ADL CEO Jonathan Greenblatt Says Antisemitic Attacks Are 'Like a Charlottesville Every Day'


Anti-Defamation League (ADL) CEO Jonathan Greenblatt compared a rise of antisemitism in the wake of the recent conflict in Gaza to experiencing "a Charlottesville every day" for terrified Jewish Americans.

Greenblatt made the remarks during a Friday appearance on MSNBC. He told host Nicolle Wallace that synagogues had recently been hit with antisemitic vandalism while Jewish people were harassed, assaulted and "chased down and beaten" across the United States amid rising tensions over the conflict in the Middle East.

"I've heard from Jewish people all over the country in the past week who are alarmed," Greenblatt said. "It's like a Charlottesville every day when someone is driving down the street targeting Jewish neighborhoods... through a bullhorn and a megaphone screaming 'Are you Jewish?' and then, again, throwing bottles at people."

Greenblatt compared the rise in antisemitic incidents to the recent wave of anti-Asian incidents amid the COVID-19 pandemic, stressing that "holding Jews collectively responsible for Middle East policies, that's not activism... it's antisemitism, and it should have no place in our political dialogue."

Anti-Defamation League President Jonathan Greenblatt said Friday that a rise in antisemitic incidents amid the recent Israeli-Palestinian conflict was "like a Charlottesville every day." A group of pro-Palestinian protesters are pictured burning an Israeli flag during a demonstration in New York City on May 20, 2021. Spencer Platt/Getty

During an incident in Los Angeles on Tuesday, which authorities are investigating as a hate crime, witnesses said that a pro-Palestinian mob of around 30 attacked diners gathered a sushi restaurant in a Jewish neighborhood. The group threw glass bottles and cups at the diners while shouting antisemitic slurs and indiscriminately asking "Who's Jewish?"

"L.A. is a city of belonging, not of hate," Los Angeles Mayor Eric Garcetti tweeted in response to the incident. "There is simply no place for anti-Semitism, discrimination, or prejudice of any kind in Los Angeles. And we will never tolerate bigotry and violence in our communities."

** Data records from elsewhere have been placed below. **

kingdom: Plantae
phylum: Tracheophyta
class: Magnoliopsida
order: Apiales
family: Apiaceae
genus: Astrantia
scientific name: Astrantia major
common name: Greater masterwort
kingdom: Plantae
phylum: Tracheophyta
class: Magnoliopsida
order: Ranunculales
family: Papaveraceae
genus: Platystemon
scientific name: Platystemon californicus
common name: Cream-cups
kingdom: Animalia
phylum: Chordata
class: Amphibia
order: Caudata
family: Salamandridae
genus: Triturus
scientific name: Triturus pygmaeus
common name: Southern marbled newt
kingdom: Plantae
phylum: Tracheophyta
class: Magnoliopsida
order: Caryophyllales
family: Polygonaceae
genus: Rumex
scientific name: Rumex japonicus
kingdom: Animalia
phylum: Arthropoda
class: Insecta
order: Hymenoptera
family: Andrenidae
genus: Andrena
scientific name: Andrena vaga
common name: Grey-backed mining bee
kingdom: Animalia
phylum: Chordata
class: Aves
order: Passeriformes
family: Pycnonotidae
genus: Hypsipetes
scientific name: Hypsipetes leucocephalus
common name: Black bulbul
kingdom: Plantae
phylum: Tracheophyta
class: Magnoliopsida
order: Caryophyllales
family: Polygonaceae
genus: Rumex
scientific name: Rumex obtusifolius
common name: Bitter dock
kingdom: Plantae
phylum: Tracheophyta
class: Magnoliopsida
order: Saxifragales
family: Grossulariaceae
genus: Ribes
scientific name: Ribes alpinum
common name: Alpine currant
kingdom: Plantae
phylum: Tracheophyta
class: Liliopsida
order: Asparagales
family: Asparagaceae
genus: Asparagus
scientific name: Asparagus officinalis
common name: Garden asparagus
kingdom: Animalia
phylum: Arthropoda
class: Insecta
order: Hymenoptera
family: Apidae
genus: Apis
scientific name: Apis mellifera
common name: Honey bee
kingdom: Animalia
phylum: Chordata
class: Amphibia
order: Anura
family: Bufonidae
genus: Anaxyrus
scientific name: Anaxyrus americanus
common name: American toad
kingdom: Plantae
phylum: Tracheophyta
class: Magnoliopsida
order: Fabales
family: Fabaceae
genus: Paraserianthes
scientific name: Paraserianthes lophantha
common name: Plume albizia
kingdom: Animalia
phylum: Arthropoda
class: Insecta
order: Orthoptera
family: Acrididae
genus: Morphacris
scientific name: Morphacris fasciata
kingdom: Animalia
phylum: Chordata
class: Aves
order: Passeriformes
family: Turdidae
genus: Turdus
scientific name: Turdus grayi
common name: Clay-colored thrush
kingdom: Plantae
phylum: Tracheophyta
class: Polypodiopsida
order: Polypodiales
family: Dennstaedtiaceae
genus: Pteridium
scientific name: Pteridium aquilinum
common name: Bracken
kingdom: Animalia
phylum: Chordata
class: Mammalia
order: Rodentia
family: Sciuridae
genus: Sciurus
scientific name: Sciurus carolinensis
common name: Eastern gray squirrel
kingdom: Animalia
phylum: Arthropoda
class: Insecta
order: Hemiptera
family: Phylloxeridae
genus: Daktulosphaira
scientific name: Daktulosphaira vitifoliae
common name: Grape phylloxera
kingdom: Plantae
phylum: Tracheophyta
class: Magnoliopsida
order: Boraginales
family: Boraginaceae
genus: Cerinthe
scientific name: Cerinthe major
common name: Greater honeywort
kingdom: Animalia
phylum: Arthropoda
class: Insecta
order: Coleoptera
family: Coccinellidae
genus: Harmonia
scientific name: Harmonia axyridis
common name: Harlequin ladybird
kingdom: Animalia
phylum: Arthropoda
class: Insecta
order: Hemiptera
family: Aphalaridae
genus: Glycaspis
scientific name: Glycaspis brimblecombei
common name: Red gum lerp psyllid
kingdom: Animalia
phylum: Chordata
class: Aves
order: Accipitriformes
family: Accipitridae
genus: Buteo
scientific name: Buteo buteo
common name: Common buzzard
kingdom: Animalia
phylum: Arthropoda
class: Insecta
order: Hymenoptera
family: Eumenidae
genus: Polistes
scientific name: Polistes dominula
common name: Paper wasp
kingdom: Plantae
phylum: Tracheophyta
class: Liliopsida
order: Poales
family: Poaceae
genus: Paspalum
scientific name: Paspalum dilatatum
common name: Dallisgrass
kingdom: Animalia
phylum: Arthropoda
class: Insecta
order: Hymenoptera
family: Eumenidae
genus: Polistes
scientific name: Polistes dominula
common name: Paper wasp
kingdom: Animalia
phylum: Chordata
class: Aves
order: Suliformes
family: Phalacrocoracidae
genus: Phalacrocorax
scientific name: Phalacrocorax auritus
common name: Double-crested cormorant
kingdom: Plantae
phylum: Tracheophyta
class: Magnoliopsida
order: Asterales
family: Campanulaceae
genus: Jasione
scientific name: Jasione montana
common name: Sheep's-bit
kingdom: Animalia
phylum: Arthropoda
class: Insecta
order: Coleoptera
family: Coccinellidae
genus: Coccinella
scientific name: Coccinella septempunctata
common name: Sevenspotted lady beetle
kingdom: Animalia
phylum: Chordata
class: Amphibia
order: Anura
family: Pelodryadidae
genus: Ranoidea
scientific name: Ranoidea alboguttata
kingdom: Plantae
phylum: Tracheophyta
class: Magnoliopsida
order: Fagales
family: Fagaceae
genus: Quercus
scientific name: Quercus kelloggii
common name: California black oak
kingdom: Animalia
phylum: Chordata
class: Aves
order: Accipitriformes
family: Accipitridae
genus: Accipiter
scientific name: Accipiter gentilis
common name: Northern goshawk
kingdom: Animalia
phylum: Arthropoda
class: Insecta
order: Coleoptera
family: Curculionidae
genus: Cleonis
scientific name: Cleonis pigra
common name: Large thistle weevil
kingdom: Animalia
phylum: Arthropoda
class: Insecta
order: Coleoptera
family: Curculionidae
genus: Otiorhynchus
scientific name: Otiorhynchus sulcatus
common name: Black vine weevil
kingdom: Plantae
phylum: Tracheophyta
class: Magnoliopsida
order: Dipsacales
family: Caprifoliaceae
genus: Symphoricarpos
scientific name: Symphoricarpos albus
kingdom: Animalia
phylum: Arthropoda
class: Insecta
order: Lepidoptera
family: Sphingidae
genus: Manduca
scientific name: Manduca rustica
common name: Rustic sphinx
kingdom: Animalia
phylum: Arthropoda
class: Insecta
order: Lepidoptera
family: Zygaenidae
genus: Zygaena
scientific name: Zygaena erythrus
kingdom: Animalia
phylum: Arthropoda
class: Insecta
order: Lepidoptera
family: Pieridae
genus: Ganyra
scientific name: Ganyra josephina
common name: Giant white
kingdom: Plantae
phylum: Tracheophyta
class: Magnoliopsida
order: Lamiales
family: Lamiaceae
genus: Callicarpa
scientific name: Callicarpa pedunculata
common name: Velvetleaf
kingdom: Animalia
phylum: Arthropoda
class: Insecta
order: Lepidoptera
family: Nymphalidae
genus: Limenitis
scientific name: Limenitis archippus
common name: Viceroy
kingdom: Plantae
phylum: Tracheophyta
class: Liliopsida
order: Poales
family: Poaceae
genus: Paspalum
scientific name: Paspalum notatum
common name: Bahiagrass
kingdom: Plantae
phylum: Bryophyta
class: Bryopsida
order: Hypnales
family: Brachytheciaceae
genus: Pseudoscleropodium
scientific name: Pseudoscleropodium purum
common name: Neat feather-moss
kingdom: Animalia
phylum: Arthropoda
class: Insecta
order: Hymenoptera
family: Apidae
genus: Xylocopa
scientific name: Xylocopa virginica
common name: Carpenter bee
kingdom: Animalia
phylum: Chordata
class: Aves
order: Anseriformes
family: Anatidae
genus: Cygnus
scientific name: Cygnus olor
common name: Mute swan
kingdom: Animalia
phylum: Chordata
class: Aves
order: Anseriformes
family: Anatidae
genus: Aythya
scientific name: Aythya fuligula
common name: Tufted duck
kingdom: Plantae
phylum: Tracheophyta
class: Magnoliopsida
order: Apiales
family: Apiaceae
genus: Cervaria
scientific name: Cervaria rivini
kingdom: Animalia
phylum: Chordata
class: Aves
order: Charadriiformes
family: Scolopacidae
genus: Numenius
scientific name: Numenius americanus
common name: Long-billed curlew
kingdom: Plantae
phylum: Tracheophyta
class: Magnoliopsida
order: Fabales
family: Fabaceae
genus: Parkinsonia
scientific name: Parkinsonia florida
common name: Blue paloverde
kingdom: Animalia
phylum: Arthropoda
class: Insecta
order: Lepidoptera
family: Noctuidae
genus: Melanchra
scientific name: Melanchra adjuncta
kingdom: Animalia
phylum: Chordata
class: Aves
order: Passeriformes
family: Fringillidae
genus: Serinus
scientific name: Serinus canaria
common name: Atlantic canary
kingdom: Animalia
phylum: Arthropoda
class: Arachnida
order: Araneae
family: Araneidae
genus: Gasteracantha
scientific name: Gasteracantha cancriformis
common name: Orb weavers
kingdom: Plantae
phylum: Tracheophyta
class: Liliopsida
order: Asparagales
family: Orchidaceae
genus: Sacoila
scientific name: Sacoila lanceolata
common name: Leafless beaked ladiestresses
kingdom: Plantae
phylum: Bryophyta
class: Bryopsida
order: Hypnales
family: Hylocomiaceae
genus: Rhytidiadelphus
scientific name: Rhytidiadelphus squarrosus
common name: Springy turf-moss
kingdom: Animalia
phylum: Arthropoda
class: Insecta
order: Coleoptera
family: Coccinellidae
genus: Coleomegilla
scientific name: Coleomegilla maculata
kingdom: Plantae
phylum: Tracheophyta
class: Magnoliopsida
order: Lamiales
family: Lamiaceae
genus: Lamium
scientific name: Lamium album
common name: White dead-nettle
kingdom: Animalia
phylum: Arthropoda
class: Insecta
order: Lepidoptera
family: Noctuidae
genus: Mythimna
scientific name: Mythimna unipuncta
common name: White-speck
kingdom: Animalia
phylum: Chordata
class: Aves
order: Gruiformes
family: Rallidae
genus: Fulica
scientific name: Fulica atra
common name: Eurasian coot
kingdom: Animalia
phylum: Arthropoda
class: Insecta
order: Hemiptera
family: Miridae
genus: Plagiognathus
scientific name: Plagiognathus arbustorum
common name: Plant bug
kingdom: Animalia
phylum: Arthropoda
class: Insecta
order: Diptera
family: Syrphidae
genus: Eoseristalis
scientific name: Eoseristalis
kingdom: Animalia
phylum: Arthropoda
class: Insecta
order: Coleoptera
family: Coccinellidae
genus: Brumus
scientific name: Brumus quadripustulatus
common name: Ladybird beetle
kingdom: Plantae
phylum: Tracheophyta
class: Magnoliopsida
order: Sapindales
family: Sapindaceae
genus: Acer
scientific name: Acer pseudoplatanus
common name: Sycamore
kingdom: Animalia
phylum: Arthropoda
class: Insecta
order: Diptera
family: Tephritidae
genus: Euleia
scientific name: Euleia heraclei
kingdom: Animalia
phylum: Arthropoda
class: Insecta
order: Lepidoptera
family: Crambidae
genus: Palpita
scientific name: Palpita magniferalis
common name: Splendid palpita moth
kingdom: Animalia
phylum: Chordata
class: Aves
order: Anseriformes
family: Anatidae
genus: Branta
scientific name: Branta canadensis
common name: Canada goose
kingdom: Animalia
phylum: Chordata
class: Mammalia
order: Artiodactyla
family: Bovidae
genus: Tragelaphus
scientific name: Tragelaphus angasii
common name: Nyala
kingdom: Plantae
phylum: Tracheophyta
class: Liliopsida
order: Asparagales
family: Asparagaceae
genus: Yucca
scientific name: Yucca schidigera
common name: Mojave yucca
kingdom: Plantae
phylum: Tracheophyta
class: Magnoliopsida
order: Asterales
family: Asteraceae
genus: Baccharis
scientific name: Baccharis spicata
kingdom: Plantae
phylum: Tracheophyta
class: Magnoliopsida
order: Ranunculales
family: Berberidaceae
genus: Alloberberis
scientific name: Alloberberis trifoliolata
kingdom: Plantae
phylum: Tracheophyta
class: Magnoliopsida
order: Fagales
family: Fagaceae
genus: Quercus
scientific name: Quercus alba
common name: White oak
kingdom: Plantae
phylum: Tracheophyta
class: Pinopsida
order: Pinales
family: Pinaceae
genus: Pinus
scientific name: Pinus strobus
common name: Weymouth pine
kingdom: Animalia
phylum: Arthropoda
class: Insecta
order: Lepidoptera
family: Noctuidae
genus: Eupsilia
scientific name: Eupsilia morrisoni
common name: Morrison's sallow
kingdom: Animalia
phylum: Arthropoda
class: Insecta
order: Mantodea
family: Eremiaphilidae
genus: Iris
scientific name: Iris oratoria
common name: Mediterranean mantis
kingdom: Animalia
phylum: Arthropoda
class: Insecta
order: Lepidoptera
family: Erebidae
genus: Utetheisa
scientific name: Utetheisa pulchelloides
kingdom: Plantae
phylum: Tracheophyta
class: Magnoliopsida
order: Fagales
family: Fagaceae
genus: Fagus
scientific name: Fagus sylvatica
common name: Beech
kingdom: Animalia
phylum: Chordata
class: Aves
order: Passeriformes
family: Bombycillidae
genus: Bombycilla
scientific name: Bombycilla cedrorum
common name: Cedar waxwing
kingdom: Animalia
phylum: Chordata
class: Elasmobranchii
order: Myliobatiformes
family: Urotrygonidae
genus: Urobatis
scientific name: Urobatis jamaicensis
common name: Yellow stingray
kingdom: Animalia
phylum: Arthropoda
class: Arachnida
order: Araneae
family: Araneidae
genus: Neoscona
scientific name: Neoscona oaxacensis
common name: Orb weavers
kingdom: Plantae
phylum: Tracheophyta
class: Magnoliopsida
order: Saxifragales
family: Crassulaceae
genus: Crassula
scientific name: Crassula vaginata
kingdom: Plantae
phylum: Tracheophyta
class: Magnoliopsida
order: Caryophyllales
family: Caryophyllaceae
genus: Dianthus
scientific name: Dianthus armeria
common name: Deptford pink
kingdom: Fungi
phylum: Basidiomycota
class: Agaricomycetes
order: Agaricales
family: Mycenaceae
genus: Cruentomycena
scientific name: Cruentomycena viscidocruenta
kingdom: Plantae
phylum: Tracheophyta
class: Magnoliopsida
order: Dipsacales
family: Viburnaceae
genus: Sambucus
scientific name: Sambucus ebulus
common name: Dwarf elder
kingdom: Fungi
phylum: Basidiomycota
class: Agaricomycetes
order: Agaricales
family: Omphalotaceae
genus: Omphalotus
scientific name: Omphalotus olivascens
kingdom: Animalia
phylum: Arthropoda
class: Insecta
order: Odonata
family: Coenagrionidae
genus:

In New York City, clashes between pro-Palestinian and pro-Israel demonstrators erupted into violence on Thursday while Israel and Hamas enacted a cease-fire that at least temporarily ended the deadly conflict in the Middle East. Multiple online videos appeared to show Jewish people being targeted and physically attacked during the confrontations.

Other antisemitic incidents have been reported around the country. Recent preliminary data from the ADL indicates that there has been a roughly 50 percent uptick in antisemitic incidents since this month's conflict began. During the week of May 7 to May 14, the group also tracked more than 17,000 tweets that expressed support for some variation of the statement "Hitler was right."

"ADL has been fighting hate for over 100 years," said Greenblatt. "We've seen in the past that tension in the Middle East can spawn hate crimes here. But I must say, from the far right... to the radical left who make these unhinged claims about the Jewish people or the Jewish state, the Jewish community is feeling pressure from both sides."

The August 2017 "Unite the Right" rally in Charlottesville, Virginia was attended by a large group of white supremacists espousing racist and antisemitic rhetoric. The event turned deadly when white nationalist James Alex Fields Jr. drove his car into a crowd of people protesting the event, killing 32-year-old Heather Heyer.

Newsweek reached out to ADL for additional comment.